>> begin Source text
However, this gives me an error saying assignment of read-only location ‘GUIManager::m_factoryRef.std::map<_Key, _Tp, _Compare, _Alloc>::operator[] [with _Key = std::basic_string<char, std::char_traits<char>, std::allocator<char> >, _Tp = GUI*(), _Compare = std::less<std::basic_string<char, std::char_traits<char>, std::allocator<char> > >, _Alloc = std::allocator<std::pair<const std::basic_string<char, std::char_traits<char>, std::allocator<char> >, GUI*()> >](((const std::basic_string<char, std::char_traits<char>, std::allocator<char> >&)(& std::basic_string<char, std::char_traits<char>, std::allocator<char> >(((const char*)"image"), ((const std::allocator<char>&)((const std::allocator<char>*)(& std::allocator<char>())))))))’|
I'm not sure why this is a read-only assignment. I also tried changing it to a normal member just to see if maybe it had to do with it being static, but same thing.
>> end Source text
>> begin Dataset records
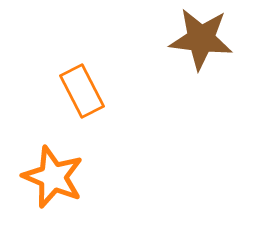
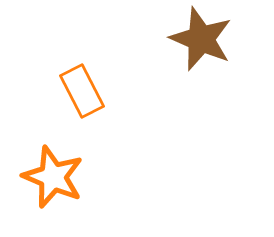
brown star: rotated 16 degrees clockwise
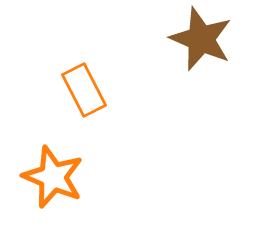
orange rectangle: moved 2 px right, 1 px up
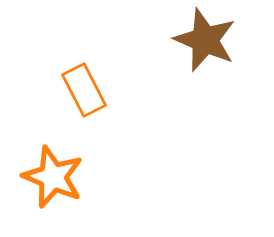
brown star: moved 4 px right, 1 px down
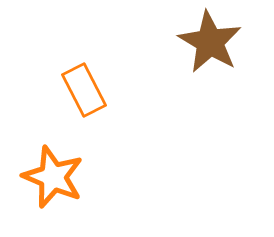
brown star: moved 5 px right, 2 px down; rotated 8 degrees clockwise
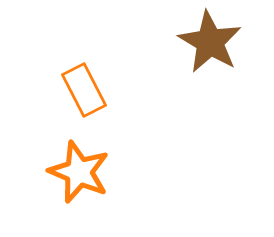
orange star: moved 26 px right, 5 px up
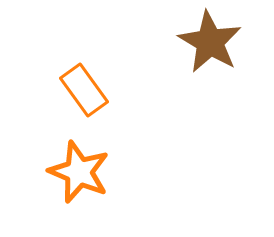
orange rectangle: rotated 9 degrees counterclockwise
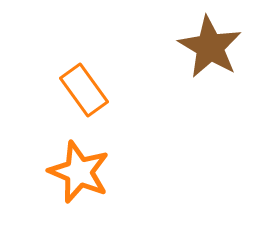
brown star: moved 5 px down
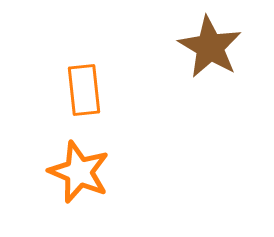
orange rectangle: rotated 30 degrees clockwise
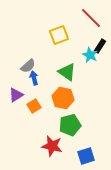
>> end Dataset records
▸ **What is required**
In the C++ error excerpt, what did the poster change the static member to as a test, and what happened?

▸ **Complete output**
The poster changed it to a normal member, and the same read-only assignment error occurred.